During the annual meeting of the Association of Archivists (VAN) on 16 June 1900, it was unanimously decided that Visscher should not be allowed to become a member of the association, because her work was not sufficiently scientific in nature. According to Samuel Muller, chairman of the Association of Archivists (VAN), the only advantage of women playing an active role in the archival world was that it would "make the reputation of dryness and stuffiness disappear when ladies, arch enemies of stuffiness, come to work with us and through their loveliness make a visit to an archive a relaxation and a pleasure." Despite her earlier rejection by VAN, on 19 October 1909 Visscher officially accepted an invitation to become a member after all.

=== Research ===
As an archivist, Rinskje Visscher compiled an inventory of the archives of two medieval hospices and the oldest pious guild in Leeuwarden. She made a new catalog of the City Library and contributed to the Supplement to the Leeuwarden City History by Eekhoff from 1846.

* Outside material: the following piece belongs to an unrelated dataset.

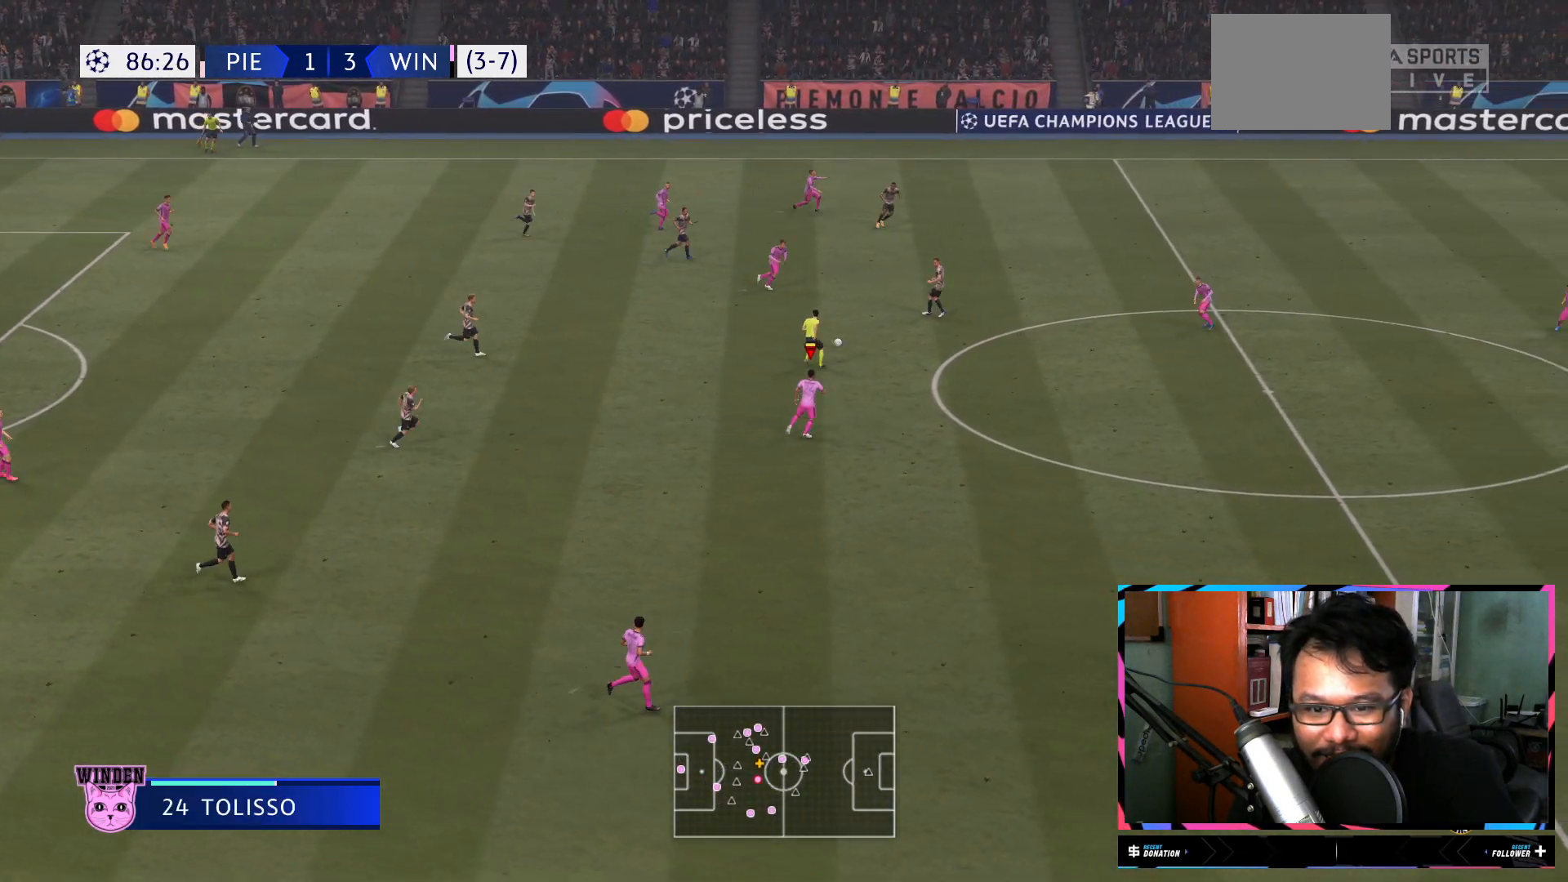
{"buttons": ["R2"], "left_stick": "down-right", "right_stick": "center", "events": []}
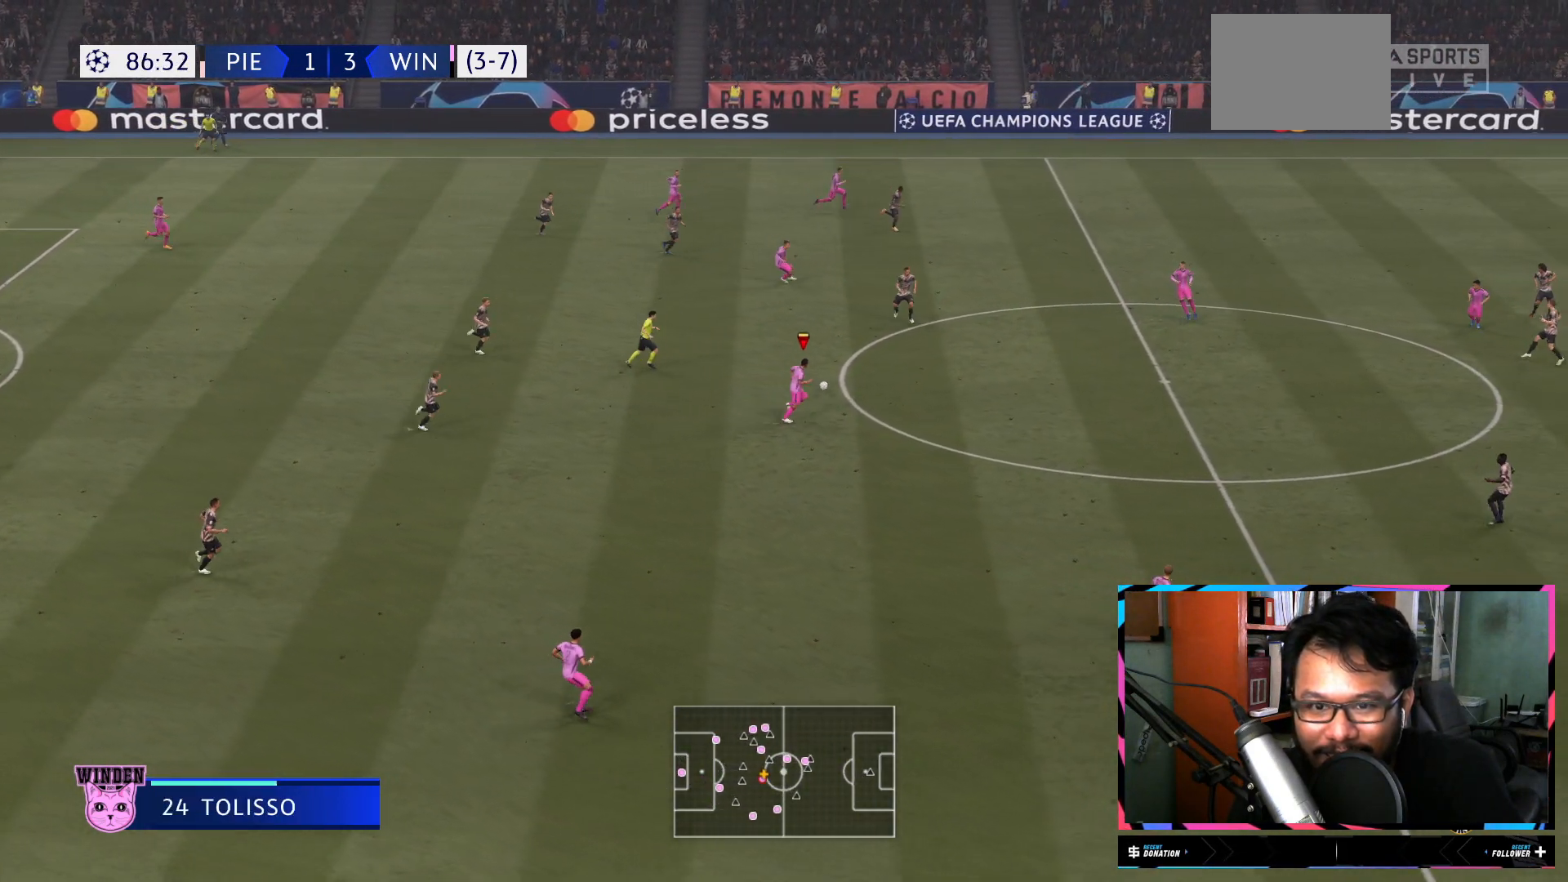
{"buttons": ["R2"], "left_stick": "down-right", "right_stick": "center", "events": []}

On 24 October 1934, Visscher retired from her duties at age 65 after working as a municipal archivist in Leeuwarden for 33 years. After her retirement, she remained in Leeuwarden and published works on historical subjects for several more years.

In July 1940, she moved to Amersfoort, where she stayed in several boarding houses until her death. She died there on 26 March 1950, at the age of 81 and was cremated at Westerveld, where her ashes were interred in grave 1308747.

=== Honors ===
1940: appointed Knight in the Order of Orange Nassau.

== Selected works ==
- Visscher, Rinskje. Leeuwarden van 1846 tot 1906: een vervolg op Eekoff's geschiedkundige beschrijving van Leeuwarden (Leeuwarden from 1846 to 1906: a sequel to Eekoff's historical description of Leeuwarden). Nijhoff, 1908.
- Visscher, Rinskje. Iets over het muziekleven te Leeuwarden in het begin der 17e eeuw (Musical life in Leeuwarden in the early 17th century). publisher unknown, 1925.
- Visscher, Rinskje. Catalogus der stedelijke bibliotheek van Leeuwarden (Catalog of the City Library of Leeuwarden). Martinus Nijhoff, 1932.